INFORMATION section start

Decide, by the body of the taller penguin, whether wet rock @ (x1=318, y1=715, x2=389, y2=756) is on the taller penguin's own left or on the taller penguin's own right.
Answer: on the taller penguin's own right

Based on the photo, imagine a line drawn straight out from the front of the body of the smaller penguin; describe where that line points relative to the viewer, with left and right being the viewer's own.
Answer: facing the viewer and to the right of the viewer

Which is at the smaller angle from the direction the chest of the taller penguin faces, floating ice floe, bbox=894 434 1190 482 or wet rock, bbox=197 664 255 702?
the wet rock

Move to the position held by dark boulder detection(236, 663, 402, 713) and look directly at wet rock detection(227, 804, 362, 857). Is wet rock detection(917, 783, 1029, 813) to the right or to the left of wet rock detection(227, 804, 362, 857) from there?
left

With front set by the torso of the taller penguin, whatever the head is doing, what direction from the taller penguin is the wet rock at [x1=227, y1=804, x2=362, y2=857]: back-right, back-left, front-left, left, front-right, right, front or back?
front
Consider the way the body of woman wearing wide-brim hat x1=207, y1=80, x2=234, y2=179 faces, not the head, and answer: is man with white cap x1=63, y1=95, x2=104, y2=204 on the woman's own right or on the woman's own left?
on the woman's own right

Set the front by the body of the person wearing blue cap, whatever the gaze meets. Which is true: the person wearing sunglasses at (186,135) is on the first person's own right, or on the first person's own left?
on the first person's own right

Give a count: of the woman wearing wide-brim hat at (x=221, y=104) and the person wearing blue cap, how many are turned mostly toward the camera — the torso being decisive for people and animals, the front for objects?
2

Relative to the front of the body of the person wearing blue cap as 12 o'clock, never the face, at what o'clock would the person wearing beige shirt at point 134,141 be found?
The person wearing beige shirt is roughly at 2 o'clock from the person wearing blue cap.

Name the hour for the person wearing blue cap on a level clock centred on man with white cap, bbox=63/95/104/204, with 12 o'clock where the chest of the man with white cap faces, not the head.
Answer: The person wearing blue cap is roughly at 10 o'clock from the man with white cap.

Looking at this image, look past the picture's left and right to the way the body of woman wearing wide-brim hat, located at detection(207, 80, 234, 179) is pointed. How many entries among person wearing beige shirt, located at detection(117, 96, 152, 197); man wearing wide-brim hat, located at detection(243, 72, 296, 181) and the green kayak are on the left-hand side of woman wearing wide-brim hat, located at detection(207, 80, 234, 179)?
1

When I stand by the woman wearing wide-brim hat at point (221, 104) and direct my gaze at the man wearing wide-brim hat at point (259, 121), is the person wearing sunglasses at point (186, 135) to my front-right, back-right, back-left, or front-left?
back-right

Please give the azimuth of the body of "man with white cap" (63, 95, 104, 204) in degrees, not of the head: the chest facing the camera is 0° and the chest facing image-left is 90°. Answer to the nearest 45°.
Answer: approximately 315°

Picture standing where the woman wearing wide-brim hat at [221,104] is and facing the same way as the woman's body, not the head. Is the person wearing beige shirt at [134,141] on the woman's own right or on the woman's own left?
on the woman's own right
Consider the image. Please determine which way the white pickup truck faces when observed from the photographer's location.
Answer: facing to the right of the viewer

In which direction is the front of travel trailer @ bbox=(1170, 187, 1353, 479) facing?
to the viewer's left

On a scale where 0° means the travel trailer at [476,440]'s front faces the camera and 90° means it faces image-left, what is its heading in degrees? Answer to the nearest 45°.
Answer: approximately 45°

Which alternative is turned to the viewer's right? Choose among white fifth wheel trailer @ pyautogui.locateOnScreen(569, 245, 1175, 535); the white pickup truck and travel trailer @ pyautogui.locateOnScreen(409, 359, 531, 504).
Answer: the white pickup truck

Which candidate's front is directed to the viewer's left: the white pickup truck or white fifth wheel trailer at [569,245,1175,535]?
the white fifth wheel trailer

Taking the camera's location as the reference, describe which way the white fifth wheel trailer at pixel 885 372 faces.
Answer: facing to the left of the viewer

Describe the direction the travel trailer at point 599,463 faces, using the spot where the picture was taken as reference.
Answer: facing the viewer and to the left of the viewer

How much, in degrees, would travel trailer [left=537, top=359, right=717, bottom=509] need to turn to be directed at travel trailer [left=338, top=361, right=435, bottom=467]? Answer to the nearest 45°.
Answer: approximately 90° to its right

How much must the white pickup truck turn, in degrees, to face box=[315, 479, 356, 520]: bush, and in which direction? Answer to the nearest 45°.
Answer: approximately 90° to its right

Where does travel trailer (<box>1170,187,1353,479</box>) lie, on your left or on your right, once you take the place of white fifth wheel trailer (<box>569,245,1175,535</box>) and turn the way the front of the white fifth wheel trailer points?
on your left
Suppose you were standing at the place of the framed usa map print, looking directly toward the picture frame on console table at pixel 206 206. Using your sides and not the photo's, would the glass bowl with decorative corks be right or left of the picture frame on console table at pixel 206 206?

INFORMATION section end
INFORMATION section start

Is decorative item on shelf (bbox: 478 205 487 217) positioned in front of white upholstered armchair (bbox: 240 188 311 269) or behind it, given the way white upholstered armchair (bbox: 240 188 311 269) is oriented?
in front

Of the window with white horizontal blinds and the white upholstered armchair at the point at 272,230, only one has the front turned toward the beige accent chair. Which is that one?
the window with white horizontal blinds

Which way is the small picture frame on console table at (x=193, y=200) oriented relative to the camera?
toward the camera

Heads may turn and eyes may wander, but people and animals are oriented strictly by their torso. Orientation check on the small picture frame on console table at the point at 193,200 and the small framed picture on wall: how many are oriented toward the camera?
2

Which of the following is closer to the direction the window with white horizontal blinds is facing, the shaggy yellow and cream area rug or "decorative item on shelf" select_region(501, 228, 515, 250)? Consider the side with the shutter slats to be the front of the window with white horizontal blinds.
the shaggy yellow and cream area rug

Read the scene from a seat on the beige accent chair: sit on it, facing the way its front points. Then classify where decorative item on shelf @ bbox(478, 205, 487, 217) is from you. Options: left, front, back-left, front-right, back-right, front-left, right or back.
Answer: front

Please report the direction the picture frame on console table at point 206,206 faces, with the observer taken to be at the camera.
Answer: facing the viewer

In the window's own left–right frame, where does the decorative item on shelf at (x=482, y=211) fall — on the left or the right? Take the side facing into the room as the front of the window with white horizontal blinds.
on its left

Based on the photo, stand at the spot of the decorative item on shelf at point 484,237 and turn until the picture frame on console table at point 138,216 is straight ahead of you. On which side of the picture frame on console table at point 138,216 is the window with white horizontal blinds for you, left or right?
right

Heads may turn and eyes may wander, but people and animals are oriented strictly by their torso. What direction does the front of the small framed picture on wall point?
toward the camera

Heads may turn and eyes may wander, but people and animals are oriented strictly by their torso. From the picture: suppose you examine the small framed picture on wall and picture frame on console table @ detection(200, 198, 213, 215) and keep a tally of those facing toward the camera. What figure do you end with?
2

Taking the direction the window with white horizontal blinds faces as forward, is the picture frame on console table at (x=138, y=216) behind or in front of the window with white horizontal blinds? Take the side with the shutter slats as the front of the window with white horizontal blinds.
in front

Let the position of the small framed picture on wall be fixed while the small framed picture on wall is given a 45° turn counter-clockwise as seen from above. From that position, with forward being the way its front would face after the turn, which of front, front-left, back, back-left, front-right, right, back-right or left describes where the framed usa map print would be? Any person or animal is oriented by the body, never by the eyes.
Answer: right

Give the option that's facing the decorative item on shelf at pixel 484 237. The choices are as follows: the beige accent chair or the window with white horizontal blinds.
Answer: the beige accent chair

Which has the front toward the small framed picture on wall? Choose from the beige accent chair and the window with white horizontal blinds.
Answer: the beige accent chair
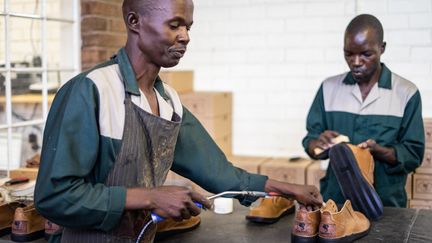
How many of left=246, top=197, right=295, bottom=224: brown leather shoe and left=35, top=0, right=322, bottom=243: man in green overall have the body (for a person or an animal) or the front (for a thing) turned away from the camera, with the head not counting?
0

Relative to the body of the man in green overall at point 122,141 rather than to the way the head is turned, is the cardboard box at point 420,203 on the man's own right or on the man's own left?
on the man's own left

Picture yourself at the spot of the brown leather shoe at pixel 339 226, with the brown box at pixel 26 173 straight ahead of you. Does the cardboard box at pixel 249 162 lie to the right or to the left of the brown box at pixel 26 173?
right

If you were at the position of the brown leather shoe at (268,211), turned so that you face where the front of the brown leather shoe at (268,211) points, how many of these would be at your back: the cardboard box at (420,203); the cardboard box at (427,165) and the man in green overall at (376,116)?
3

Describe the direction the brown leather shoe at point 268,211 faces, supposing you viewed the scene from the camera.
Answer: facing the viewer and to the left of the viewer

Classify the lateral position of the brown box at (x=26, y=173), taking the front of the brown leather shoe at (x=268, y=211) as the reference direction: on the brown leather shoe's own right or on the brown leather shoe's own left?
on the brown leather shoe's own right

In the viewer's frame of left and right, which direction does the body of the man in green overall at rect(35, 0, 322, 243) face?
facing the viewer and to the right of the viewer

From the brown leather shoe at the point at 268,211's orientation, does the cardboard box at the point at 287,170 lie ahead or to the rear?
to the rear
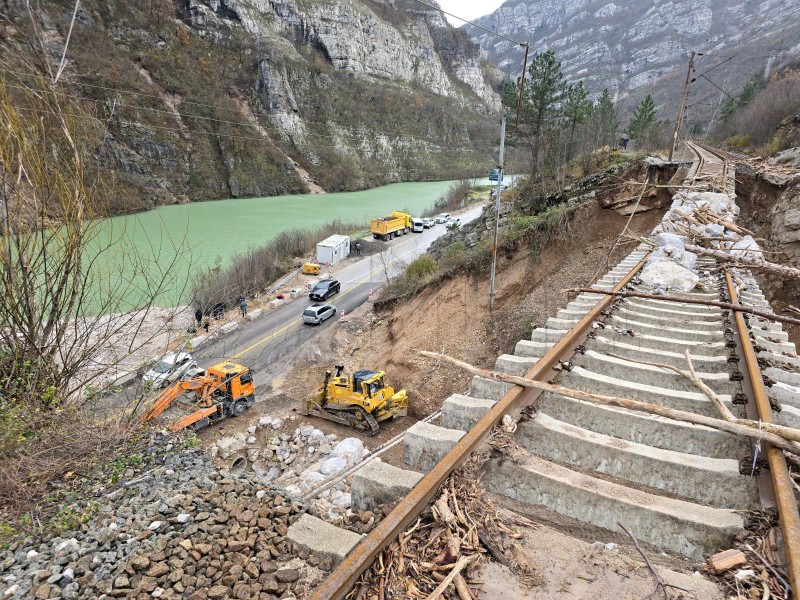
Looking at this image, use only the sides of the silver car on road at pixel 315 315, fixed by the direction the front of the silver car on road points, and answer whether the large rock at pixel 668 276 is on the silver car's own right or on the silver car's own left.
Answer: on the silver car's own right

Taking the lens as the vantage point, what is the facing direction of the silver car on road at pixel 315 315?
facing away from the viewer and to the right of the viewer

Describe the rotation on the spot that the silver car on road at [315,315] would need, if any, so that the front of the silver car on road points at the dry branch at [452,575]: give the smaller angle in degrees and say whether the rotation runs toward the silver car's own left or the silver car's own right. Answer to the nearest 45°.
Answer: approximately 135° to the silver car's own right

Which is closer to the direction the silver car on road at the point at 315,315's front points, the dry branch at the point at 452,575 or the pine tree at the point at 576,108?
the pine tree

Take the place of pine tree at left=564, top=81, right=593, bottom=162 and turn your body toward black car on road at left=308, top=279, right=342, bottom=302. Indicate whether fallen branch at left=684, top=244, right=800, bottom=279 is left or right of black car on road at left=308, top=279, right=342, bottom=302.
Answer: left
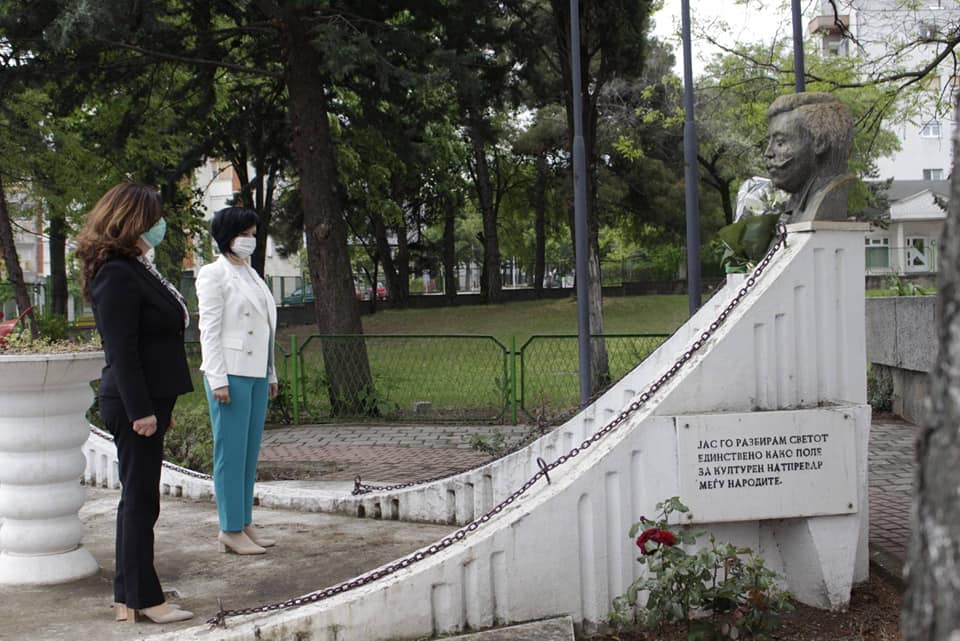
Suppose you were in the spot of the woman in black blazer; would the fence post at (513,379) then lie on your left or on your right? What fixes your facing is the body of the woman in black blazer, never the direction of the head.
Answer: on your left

INFORMATION section end

» **THE TASK**: Find every line in the records that contains the word "taken" and copy each of those lines in full.

» **EXERCISE SOLUTION**:
Describe the direction the travel trailer at point 599,463 faces, using the spot where the picture was taken as reference.
Please report the direction the picture frame on console table at point 206,206 faces, with the observer taken to be at the camera.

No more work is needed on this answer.